= BirdAir =

Defunct US airline operating mostly in Laos

BirdAir was an airline owned by the construction company Bird & Sons, Inc which served in Southeast Asia during the Vietnam War.

==Background==
Bird & Sons, Inc was a San Francisco heavy construction company operating in Vietnam and Laos that maintained its own air division. William H. Bird had been operating an aviation division of his construction company Bird & Son in Laos since 1960. Bird later sold the air division and its aircraft to Continental, $4.5 million cash, in 1964 to form CASI. When Bird sold that division there was a non-compete clause in his contract with Continental that precluded Bird from operating another aviation company in Laos for a certain number of years. When that time expired, Bird got back into the air charter business and created BirdAir.

BirdAir operated Lockheed C-130s on loan from the United States Air Force and participated in the evacuation of former Hmong guerrilla troops in Laos.
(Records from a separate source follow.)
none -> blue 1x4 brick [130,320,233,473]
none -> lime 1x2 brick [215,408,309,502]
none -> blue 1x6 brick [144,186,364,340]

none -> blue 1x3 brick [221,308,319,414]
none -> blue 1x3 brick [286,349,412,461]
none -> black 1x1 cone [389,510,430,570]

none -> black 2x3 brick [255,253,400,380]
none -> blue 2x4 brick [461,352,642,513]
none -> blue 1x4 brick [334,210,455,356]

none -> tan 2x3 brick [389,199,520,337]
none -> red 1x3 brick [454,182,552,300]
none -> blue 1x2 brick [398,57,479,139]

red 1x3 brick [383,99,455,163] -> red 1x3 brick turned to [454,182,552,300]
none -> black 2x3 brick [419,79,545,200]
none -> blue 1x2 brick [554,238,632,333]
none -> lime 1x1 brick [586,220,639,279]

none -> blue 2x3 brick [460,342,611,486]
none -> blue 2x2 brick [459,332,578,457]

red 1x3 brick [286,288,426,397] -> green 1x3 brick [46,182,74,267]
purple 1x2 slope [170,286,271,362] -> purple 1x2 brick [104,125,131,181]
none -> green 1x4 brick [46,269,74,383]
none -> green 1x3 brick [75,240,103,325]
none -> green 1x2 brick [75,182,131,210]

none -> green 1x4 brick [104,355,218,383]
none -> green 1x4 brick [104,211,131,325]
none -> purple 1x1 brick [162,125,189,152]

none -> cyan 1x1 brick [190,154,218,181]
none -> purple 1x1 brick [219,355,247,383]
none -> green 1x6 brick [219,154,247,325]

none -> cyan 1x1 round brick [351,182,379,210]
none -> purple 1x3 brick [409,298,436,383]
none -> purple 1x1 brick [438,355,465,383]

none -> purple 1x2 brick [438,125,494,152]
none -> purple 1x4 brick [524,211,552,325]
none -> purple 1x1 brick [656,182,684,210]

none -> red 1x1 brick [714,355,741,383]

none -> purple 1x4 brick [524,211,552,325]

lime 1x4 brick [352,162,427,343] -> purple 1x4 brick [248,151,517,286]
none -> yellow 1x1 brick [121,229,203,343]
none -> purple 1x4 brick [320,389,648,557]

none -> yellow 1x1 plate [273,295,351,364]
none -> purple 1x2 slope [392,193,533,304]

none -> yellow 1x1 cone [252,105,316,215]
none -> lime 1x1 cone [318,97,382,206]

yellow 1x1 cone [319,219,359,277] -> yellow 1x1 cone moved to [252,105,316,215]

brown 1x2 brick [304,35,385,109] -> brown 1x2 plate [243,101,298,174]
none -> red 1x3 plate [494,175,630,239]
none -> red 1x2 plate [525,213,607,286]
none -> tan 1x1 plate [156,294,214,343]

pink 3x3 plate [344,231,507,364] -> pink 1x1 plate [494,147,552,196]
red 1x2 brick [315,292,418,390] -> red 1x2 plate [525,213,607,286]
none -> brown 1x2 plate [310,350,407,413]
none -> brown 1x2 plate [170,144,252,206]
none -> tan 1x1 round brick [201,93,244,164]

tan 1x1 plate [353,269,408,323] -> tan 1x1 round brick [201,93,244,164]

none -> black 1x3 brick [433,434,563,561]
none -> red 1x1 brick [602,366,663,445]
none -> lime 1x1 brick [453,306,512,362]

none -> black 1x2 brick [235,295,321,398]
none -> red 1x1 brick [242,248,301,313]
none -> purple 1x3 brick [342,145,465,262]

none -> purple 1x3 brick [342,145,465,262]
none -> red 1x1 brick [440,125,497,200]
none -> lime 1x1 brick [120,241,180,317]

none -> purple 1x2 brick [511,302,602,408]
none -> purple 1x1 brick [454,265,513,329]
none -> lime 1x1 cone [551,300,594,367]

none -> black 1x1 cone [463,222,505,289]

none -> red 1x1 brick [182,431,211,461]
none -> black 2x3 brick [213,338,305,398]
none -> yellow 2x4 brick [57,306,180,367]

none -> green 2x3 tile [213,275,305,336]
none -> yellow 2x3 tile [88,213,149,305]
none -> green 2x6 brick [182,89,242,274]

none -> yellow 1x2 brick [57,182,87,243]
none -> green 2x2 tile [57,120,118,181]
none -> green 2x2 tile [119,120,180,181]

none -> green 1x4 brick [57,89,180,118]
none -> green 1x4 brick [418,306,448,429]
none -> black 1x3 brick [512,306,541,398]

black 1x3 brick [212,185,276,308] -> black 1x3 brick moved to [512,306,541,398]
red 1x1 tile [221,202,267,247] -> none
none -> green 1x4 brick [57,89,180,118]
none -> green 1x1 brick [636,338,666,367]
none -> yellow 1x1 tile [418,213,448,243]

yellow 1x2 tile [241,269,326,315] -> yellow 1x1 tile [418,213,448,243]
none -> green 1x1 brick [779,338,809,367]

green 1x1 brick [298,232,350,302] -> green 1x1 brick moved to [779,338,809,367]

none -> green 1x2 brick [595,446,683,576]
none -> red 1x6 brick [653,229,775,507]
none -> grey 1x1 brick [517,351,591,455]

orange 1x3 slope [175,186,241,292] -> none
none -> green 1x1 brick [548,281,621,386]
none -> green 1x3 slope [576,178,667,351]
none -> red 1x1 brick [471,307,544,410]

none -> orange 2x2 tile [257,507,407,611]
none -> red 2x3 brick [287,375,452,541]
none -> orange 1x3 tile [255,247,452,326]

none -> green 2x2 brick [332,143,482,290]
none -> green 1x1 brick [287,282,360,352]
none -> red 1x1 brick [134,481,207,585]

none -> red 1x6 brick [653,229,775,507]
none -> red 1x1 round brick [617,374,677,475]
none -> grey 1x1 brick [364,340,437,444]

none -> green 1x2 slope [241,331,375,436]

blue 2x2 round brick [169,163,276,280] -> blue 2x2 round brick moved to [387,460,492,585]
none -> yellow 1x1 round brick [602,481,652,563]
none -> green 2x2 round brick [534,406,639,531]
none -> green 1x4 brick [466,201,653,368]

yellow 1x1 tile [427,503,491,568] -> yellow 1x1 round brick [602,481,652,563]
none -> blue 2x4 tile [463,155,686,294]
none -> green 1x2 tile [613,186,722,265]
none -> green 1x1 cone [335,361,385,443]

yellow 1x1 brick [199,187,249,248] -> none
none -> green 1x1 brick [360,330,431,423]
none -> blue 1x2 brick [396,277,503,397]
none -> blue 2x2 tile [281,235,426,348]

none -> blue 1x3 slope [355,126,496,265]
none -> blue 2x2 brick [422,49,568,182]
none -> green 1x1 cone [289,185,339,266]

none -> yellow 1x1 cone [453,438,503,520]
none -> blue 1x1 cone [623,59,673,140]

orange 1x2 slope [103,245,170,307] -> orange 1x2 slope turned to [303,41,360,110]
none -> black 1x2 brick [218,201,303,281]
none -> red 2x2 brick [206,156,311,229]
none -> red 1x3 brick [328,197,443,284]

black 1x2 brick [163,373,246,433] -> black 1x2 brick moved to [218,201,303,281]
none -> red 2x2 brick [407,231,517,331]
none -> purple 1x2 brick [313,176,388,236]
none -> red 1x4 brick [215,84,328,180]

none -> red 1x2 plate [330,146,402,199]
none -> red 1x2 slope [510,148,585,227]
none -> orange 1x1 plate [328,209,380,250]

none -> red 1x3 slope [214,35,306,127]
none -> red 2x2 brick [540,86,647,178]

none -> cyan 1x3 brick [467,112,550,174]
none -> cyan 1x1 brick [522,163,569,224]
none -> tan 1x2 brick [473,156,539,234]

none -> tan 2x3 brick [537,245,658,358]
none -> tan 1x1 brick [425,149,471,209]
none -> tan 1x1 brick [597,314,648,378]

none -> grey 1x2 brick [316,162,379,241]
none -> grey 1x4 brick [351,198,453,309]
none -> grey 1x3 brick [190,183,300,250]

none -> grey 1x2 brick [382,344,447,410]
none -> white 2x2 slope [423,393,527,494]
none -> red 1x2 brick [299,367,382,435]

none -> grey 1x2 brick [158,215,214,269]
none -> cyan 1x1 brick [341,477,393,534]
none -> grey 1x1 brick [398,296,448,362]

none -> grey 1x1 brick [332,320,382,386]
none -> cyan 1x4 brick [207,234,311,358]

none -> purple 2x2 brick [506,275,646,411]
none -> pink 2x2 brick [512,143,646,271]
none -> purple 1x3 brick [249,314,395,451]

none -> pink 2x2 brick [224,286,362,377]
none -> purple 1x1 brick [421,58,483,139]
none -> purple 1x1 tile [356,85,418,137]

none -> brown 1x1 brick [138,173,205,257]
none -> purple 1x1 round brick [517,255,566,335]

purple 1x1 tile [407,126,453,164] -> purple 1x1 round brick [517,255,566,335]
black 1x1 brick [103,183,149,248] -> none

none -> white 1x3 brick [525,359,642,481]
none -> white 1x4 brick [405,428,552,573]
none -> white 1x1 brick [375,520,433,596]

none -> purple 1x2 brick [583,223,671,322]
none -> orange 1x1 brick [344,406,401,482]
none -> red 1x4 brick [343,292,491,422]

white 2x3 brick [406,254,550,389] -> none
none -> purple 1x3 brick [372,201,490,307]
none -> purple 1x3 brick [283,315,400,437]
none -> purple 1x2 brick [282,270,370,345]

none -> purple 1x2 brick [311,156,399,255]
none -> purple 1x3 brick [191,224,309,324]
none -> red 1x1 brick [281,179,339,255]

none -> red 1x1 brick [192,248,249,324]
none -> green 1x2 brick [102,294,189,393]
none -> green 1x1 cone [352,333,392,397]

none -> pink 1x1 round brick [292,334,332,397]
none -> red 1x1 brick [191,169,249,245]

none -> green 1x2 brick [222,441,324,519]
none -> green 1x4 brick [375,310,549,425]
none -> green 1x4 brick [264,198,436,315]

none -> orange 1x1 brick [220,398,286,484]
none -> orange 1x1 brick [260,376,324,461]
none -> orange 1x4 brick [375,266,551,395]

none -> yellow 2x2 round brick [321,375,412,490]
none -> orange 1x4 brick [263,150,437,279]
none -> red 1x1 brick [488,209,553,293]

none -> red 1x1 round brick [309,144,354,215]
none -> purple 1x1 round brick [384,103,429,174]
BirdAir also helped maintain the air bridge to Phnom Penh flying from U-Tapao to Phnom Penh daily in February and March 1975 until the day before the country fell.

==Aircraft==
===Bird and Sons Aviation Division===
The aviation division of Bird and Sons, Inc. included 22 aircraft and 350 employees, with some of Bird and Son's aircraft continuing to be registered to Bird & Sons Inc. even after the take-over by CASI.

Note: Not all the following listed aircraft were operated at the same time.

- 1× Beech 18
- 1× Beech D50C Twin Bonanza
- 1× Bell 47G-3B-1 Sioux
- 3× Bell 205
- 6× Bell 206 JetRangers, 3 206As and 3 206Bs
- 1× Camair 480 - a Ryan Navion converted to twin engines by Cameron Aircraft Co.
- 2× Cessna 180
- 1× Cessna 206
- 9× Curtiss C-46 Commando
- 12× Dornier Do 28 (inc x11 A1s and x1 B1)
- 8× Douglas DC-3/C-47 Skytrain
- 3× Douglas DC-6A/B (leased from Concare)
- 5× Helio 395 Super Courier
- 2× Lockheed PV-2 Ventura
- 33× Pilatus PC-6 Porter & Turbo Porter
- 6× Scottish Aviation Twin Pioneer Series 2

===BirdAir===
Bird Air was later reported to be operating DC-6s and USAF C-130s in 1975 in support of the Cambodian government.